Items from a data source:

# # # # # # #

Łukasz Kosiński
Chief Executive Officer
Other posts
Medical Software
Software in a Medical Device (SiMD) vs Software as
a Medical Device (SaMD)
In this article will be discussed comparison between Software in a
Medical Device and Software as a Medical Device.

# # # # # # #

» **Task goal**: Render every line of the material as a Markdown table with two columns, Row and Line, numbering the rows and omitting any blank lines.

» **Written solution**:
| Row | Line |
|---|---|
| 1 | Łukasz Kosiński |
| 2 | Chief Executive Officer |
| 3 | Other posts |
| 4 | Medical Software |
| 5 | Software in a Medical Device (SiMD) vs Software as |
| 6 | a Medical Device (SaMD) |
| 7 | In this article will be discussed comparison between Software in a |
| 8 | Medical Device and Software as a Medical Device. |